Requirements →
Copy each line of the items below that contains the word "your". Case counts.

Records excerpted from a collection
* begin *

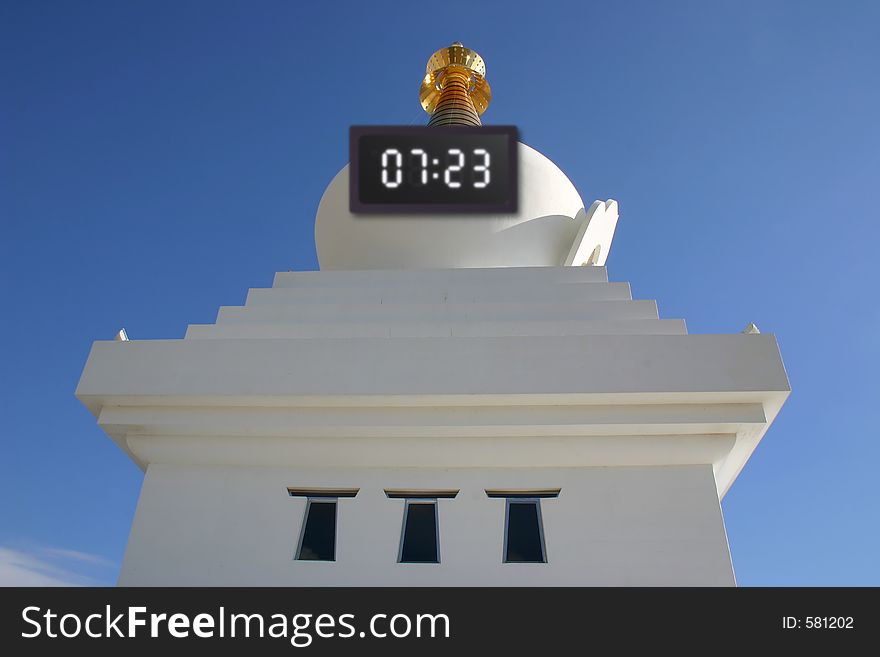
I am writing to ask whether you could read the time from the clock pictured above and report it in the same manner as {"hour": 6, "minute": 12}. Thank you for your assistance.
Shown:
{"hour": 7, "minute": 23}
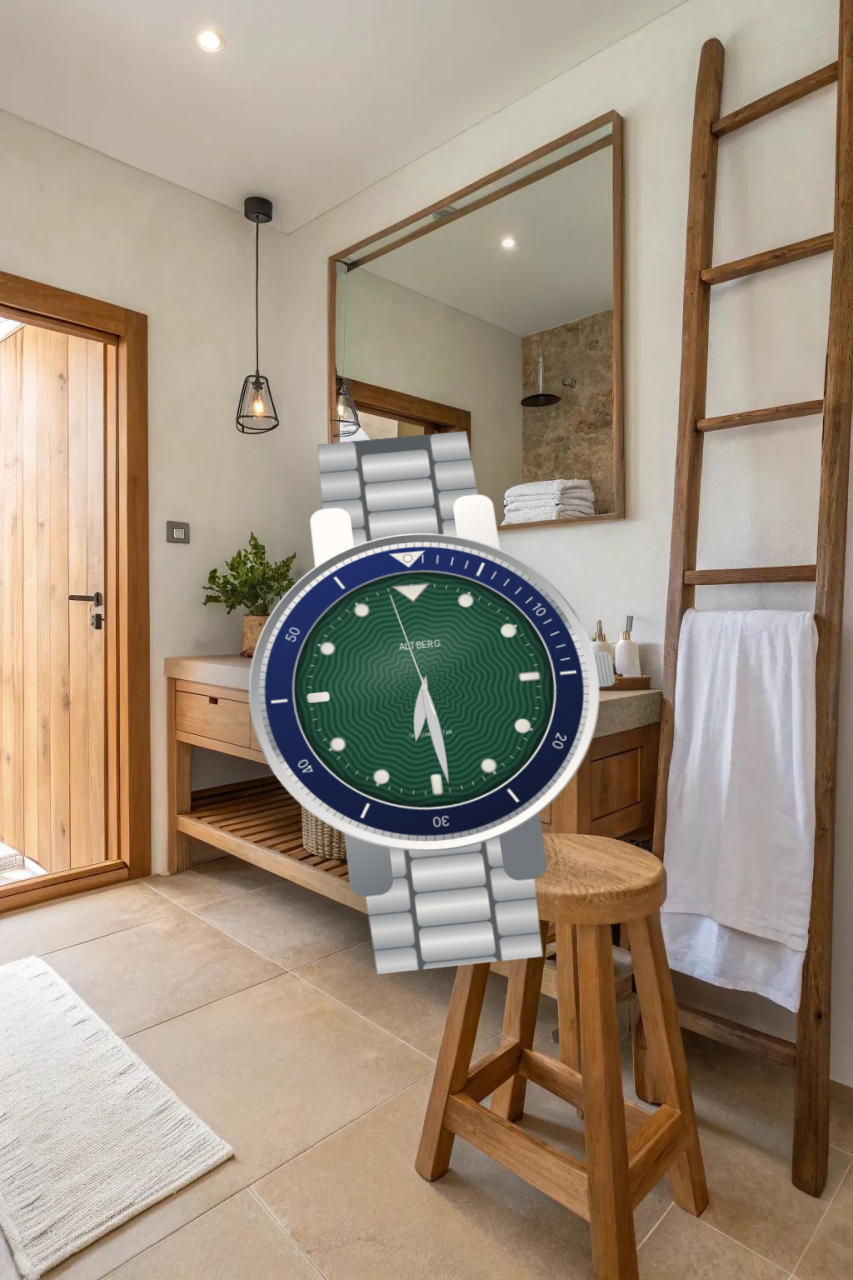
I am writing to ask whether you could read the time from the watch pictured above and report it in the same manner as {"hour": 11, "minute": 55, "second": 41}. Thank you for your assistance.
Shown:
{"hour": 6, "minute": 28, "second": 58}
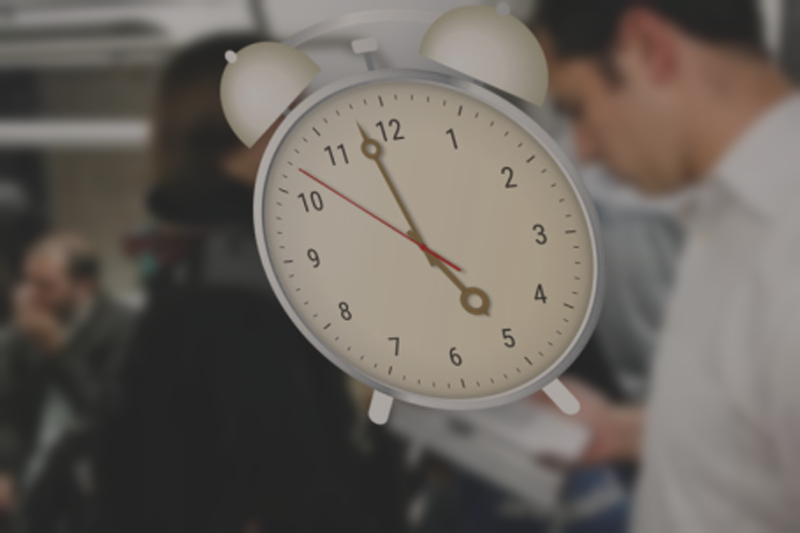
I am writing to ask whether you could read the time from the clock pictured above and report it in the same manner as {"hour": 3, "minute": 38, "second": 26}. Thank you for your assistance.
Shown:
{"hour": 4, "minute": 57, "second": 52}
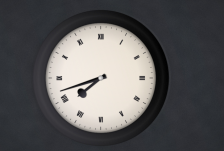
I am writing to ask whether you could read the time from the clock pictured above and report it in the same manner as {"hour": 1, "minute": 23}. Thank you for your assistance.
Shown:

* end *
* begin *

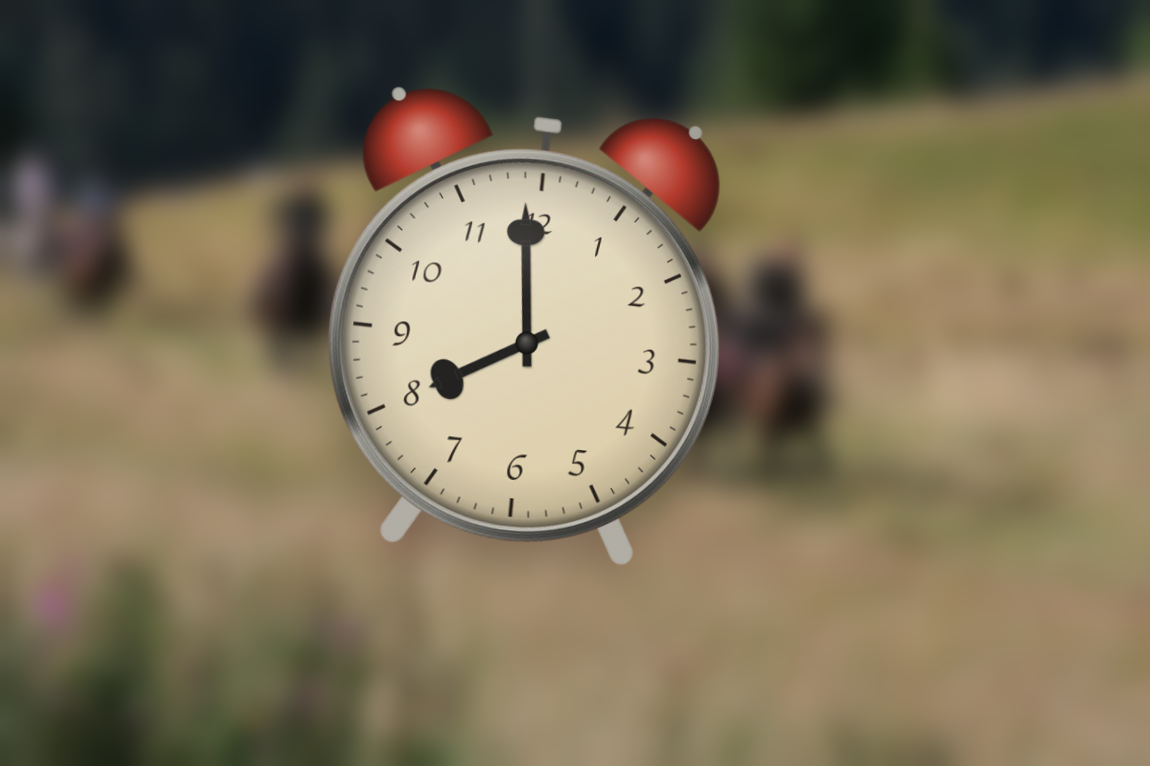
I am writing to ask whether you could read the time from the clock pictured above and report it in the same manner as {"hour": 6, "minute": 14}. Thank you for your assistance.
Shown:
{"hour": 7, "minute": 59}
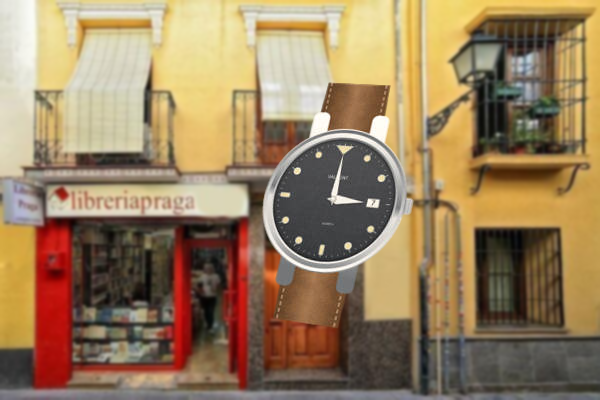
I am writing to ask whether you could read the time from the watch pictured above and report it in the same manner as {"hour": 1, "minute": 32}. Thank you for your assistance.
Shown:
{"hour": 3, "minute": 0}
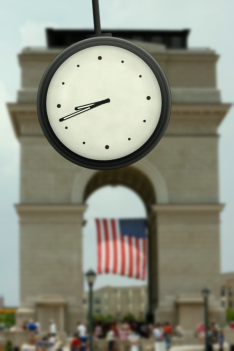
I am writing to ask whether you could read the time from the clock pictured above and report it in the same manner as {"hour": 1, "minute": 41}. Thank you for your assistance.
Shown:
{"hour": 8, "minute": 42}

* end *

Task response →
I am writing to ask whether you could read the time from the clock pictured above and report it in the same manner as {"hour": 6, "minute": 12}. Thank you for your assistance.
I am writing to ask whether you could read the time from the watch pictured above and report it in the same manner as {"hour": 11, "minute": 55, "second": 41}. Thank you for your assistance.
I am writing to ask whether you could read the time from the clock pictured above and report it in the same manner as {"hour": 3, "minute": 38, "second": 26}. Thank you for your assistance.
I am writing to ask whether you could read the time from the clock pictured above and report it in the same manner as {"hour": 1, "minute": 23}. Thank you for your assistance.
I am writing to ask whether you could read the time from the clock pictured above and report it in the same manner as {"hour": 6, "minute": 14}. Thank you for your assistance.
I am writing to ask whether you could read the time from the watch pictured above and report it in the same manner as {"hour": 1, "minute": 32}. Thank you for your assistance.
I am writing to ask whether you could read the time from the clock pictured above and report it in the same manner as {"hour": 1, "minute": 41}. Thank you for your assistance.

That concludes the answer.